Many of those interviewed as part of the research for this infoKit commented upon how relatively simple uses of mobile technologies can help in reducing frustration and in student retention. Examples include SMS messages sent to inform students of cancelled or rearranged lectures, and keeping in touch with learners at risk of falling behind with (and therefore dropping out from) their studies.

Tangible benefits of mobile learning

This one-page JISC resource looks at links between the benefits of mobile learning and your context.

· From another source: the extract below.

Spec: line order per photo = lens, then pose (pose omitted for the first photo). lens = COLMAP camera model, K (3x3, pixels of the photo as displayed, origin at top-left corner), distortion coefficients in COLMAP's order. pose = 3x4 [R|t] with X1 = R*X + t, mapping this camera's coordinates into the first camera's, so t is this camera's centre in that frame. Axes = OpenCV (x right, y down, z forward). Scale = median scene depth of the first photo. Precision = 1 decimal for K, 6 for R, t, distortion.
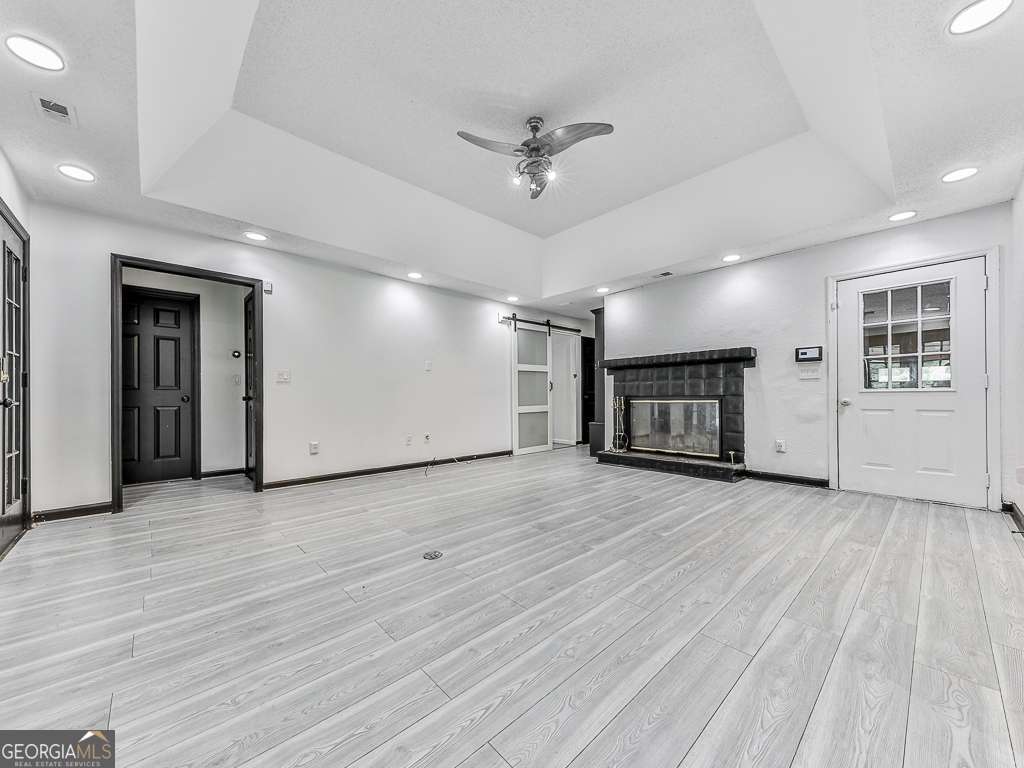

There are many tacit benefits of mobile learning but those that can be measured and made tangible include the following.

 

  • Personal, private and familiar (reduce perceived barriers to learning)
  • Pervasive and ubiquitous
  • Fit into the lives of learners (allow for productive ‘dead’ time - e.g. when travelling or queuing)
  • Portable - allow anywhere, anytime learning
  • Immediacy of communication (including speech and data-sharing)
  • Allows access to learning by those in dispersed communities and isolated situations
  • Contextualisation through location-aware features such as GPS.
  • Allows data to be recorded and learning processes captured wherever they happen.
  • Access to mentors, tutors and others learners on-the-move.
  • Perceived as an acceptable way for learners to receive reminders and chasers - and to manage their time
  • Bite-sized e-learning resources can be delivered to learners (especially useful for basic skills or work-based learning)
  • Abstract (representational) and concrete (environmentally-situated) knowledge can be integrated.
  • Peer-to-peer networks make learning more student-centred.
  • Promotes active learning
  • Enable new learning environments
  • Increases accessibility for learners with special educational needs
  • Encourages reflection in close proximity to the learning event
  • Reduces technical barriers to e-learning

 

Wider context

Looking at mobile learning in a wider context, we have to recognize that mobile, personal, and wireless devices are now radically transforming societal notions of discourse and knowledge, and are responsible for new forms of art, employment, language, commerce, deprivation, and crime, as well as learning.

Traxler (2007)

Educational institutions both drive societal change and have to respond to it. According to GSMA (2011) a survey by Blackboard found that “virtually all students own a mobile phone and a third have [a] smartphone.” Indeed, GSMA cites data from Ofcom showing that “99% of people aged between 15 and 24 have a mobile phone, the highest penetration rate for any age group.” Whilst before the year 2000 ownership was restricted to the privileged few, it has become increasingly socially problematic and disabling not to own and use a mobile phone. This transformation of "societal notions of discourse and knowledge" (Traxler, 2007) is the context which educational institutions must both understand and operate within to remain relevant.

 

 As is explained throughout this infoKit, mobile learning can be a ‘trojan horse’ for wider institutional changes. Considering the extent to which learning can be made more social through the use of mobile devices, for example, may force teaching staff to reflect upon the methods of assessment they use on a course. Similarly, if ‘content’ can be delivered in a personal way to mobile devices, educators may deem discussion, debate and practical ‘hands-on’ activities a better use of face-to-face contact time. As this diagram from Upside Learning shows, mobile learning can be used both for content delivery and as a performance support system.

A final point to consider is the ease with which mobile devices allow for the creation of user-generated content. Coupled with the rise of social networks and location-aware services, mobile learners can engage with the content and skills they are expected to learn in more ways than ever before.